## Exercise inputs
────────

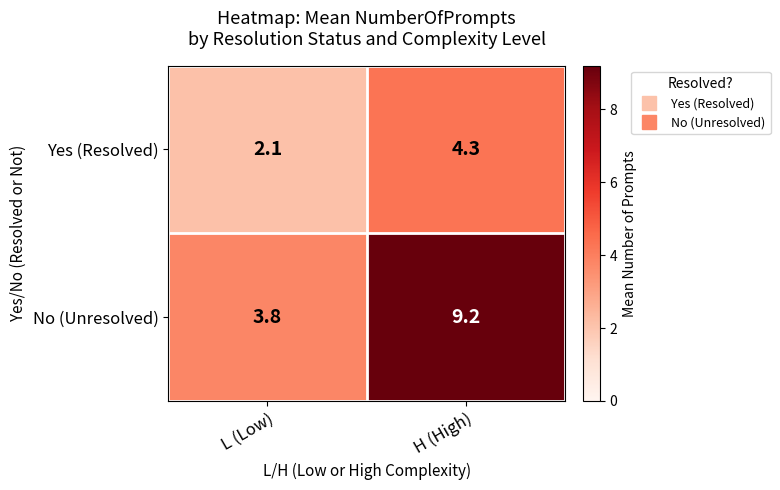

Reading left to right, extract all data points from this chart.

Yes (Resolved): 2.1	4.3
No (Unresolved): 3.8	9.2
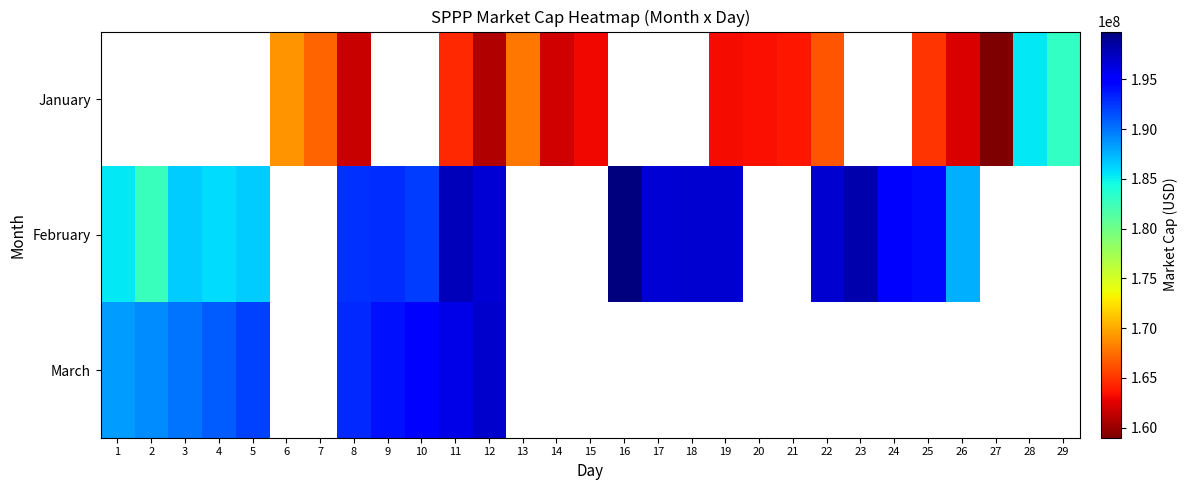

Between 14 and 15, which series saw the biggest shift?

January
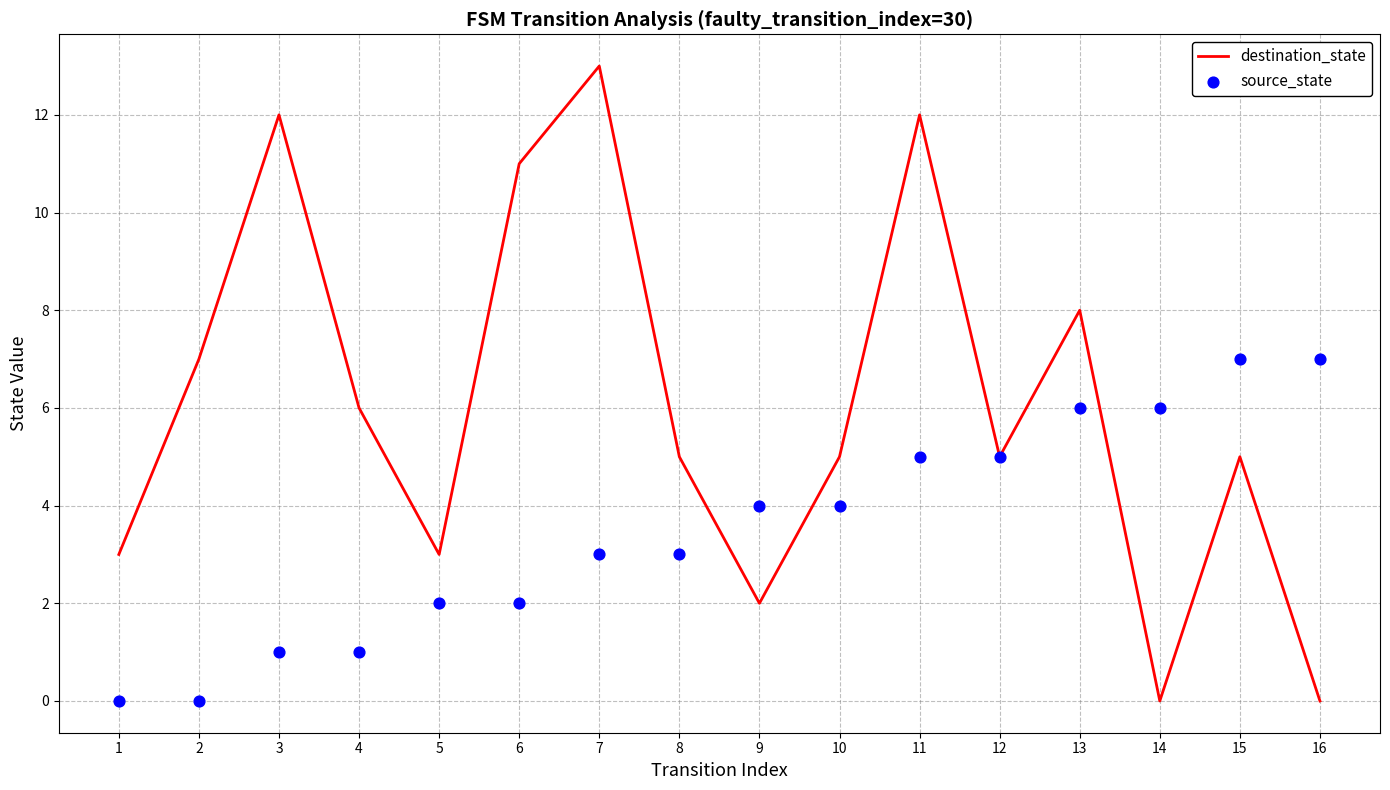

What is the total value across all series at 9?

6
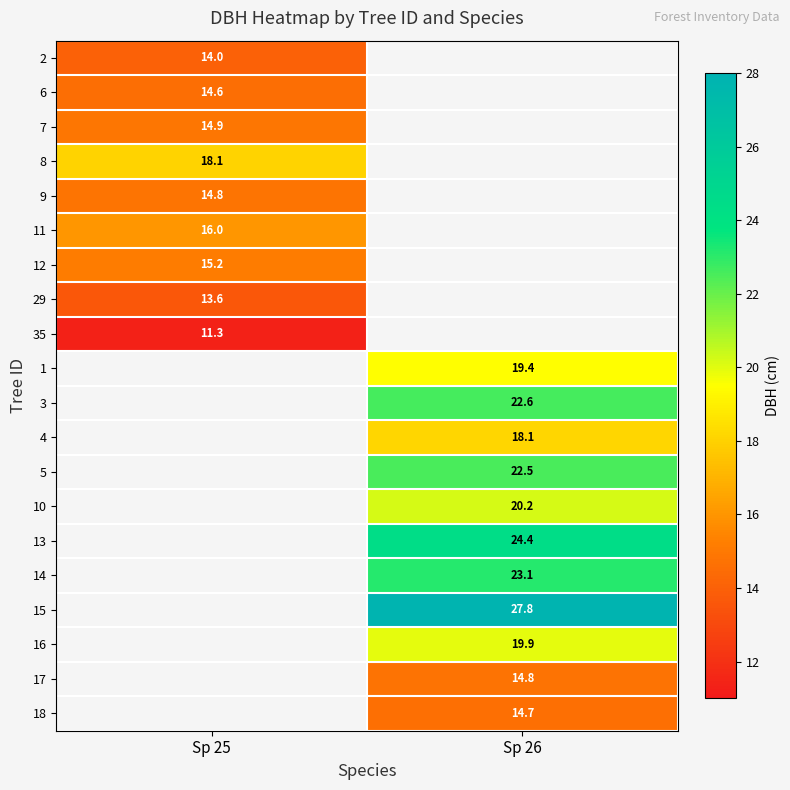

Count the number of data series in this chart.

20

────────

## Requirement
Reproduce every row above word for word, leaving out the pictures.

## Response to the task
Reading left to right, extract all data points from this chart.

Yes (Resolved): 2.1	4.3
No (Unresolved): 3.8	9.2

Between 14 and 15, which series saw the biggest shift?

January

What is the total value across all series at 9?

6

Count the number of data series in this chart.

20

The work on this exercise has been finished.